A data.frame in which each row represents one trial arm comparison. Must contain the columns listed under ....

...

The following columns are required and consumed from x:

mean_change_arm1

Mean change from baseline in arm 1 (treatment).

mean_change_arm2

Mean change from baseline in arm 2 (control/comparator).

sd_change_arm1

Standard deviation of the change score in arm 1.

sd_change_arm2

Standard deviation of the change score in arm 2.

n_arm1

Sample size of arm 1. Must be > 0.

n_arm2

Sample size of arm 2. Must be > 0.

Additional columns in x are silently ignored.

Value

A data.frame with the same number of rows as x and two numeric columns:

es

Log ratio of change-score means, \(\ln(\bar{x}_{\Delta,1} / \bar{x}_{\Delta,2})\).

se

Standard error of es, derived via the delta method.

Rows are set to NA for both columns when any required input is NA, when either change-score mean equals zero (log ROM is undefined), when either sample size is non-positive, or when the computed variance is non-finite or not strictly positive.

Details

The estimator is identical in form to that used in rom.m.sd, but the inputs are mean change scores and their standard deviations: $$\ln(\text{ROM}) = \ln\!\left(\frac{\bar{x}_{\Delta,1}}{\bar{x}_{\Delta,2}}\right)$$

Its sampling variance is approximated via the delta method (Hedges et al., 1999): $$v = \frac{s_{\Delta,1}^2}{n_1 \,\bar{x}_{\Delta,1}^2} + \frac{s_{\Delta,2}^2}{n_2\, \bar{x}_{\Delta,2}^2}$$

The standard error returned in se is \(\sqrt{v}\).

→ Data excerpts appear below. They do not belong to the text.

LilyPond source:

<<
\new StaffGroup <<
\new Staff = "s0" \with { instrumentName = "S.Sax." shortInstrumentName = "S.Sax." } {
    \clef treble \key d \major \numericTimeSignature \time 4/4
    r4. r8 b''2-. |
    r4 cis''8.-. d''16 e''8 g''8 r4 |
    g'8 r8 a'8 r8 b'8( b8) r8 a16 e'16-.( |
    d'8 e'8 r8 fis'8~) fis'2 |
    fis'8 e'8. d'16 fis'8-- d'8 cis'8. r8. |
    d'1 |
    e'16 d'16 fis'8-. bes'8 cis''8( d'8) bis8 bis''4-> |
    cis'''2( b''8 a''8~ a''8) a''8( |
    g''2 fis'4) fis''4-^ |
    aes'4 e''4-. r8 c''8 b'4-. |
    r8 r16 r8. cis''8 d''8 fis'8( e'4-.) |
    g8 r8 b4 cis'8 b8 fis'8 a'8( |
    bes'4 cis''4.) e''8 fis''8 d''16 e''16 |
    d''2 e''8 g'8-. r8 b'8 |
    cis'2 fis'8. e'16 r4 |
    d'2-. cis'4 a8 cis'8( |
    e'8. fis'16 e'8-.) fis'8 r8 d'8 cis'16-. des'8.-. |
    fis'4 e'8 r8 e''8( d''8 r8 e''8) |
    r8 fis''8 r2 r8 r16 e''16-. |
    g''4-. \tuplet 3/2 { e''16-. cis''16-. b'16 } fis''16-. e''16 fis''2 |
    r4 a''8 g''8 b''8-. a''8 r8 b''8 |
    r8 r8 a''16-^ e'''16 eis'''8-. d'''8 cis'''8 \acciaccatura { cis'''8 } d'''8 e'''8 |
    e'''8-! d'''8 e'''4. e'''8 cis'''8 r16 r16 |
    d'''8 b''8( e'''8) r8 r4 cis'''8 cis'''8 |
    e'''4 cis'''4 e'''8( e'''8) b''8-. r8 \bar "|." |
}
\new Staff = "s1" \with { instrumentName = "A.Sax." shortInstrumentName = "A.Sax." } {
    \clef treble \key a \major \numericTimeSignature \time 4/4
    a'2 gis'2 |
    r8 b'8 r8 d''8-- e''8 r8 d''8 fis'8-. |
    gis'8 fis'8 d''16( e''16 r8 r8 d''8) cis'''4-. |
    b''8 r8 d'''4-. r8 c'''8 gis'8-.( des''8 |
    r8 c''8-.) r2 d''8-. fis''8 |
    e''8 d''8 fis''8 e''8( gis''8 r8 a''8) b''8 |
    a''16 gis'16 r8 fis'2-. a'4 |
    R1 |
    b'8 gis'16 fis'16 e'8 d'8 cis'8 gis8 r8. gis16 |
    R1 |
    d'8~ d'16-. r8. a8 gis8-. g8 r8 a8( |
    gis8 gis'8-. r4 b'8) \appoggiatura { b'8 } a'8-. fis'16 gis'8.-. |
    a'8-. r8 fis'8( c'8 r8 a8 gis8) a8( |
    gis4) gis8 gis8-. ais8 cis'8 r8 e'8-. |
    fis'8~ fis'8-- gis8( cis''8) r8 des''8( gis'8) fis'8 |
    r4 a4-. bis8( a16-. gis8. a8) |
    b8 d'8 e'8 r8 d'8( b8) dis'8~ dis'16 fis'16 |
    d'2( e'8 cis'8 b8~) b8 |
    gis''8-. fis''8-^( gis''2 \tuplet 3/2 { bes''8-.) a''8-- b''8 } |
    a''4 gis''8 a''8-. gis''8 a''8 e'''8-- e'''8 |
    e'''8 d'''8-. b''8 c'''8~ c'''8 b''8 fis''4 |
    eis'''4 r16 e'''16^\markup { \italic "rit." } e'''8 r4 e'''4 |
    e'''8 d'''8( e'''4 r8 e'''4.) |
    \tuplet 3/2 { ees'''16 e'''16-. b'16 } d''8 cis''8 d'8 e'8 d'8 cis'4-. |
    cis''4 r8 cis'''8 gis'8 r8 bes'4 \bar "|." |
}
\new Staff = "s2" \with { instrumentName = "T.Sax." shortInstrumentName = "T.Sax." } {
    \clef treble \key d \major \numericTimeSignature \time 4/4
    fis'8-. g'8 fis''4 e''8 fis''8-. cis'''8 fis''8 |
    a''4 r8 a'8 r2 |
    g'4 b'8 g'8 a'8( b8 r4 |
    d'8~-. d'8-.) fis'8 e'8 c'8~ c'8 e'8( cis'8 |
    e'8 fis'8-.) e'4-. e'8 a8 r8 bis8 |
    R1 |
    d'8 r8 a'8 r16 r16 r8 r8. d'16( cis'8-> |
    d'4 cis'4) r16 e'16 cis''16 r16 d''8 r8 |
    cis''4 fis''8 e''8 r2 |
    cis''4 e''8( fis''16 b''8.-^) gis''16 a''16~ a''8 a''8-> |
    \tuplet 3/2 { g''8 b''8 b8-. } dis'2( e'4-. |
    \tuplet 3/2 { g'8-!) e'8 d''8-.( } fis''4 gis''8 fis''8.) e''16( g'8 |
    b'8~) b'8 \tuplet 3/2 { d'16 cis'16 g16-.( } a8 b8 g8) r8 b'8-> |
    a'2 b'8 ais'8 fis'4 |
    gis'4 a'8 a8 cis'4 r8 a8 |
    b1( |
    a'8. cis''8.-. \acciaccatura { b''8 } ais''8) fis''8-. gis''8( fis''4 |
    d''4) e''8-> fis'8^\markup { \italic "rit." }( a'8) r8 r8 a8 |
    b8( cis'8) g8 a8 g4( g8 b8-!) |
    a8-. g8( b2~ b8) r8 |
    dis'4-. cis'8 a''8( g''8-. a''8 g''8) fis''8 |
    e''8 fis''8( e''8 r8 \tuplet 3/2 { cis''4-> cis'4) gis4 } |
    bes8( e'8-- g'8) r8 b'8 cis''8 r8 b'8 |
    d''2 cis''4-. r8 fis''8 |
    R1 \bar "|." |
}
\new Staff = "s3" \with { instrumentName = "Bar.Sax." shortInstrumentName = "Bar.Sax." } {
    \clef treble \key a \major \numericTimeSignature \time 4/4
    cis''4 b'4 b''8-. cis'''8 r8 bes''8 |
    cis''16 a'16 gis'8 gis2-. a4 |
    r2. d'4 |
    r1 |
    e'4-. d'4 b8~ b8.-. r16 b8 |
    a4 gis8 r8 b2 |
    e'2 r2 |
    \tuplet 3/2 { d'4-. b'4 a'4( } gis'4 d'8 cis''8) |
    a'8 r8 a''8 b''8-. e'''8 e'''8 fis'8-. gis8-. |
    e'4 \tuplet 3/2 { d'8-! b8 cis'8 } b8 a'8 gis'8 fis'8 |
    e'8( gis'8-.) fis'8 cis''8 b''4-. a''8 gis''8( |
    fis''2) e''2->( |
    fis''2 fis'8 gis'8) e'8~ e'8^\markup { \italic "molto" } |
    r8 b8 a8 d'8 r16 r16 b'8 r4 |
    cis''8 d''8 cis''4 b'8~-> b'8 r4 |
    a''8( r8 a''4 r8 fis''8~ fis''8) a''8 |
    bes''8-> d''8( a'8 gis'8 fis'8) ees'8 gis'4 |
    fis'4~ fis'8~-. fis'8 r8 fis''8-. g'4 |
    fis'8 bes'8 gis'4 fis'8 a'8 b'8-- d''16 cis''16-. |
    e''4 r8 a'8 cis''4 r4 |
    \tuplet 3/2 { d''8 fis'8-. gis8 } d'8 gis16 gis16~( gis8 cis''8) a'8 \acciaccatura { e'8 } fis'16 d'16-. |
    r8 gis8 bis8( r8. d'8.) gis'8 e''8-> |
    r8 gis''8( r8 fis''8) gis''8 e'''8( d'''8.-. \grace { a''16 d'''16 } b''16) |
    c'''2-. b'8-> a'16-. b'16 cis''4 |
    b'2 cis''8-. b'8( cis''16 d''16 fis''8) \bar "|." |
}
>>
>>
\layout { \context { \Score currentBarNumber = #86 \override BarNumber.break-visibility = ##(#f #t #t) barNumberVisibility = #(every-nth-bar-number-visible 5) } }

A positive log ROM indicates a larger mean change in arm 1 than in arm 2. The measure is undefined when either change-score mean equals zero, so such rows are returned as NA. Note that a zero mean change score is substantively meaningful (no average change from baseline) and relatively common, so this limitation should be considered when choosing between effect size metrics.

References

Hedges, L. V., Gurevitch, J., & Curtis, P. S. (1999). The meta-analysis of response ratios in experimental ecology. Ecology, 80(4), 1150–1156. doi:10.1890/0012-9658(1999)080[1150:TMAORR]2.0.CO;2

Lajeunesse, M. J. (2011). On the meta-analysis of response ratios for studies with correlated and multi-group designs. Ecology, 92(11), 2049–2055. doi:10.1890/11-0423.1

See also

rom.m.sd for the post-treatment mean variant; calculateEffectSizes for the calling function.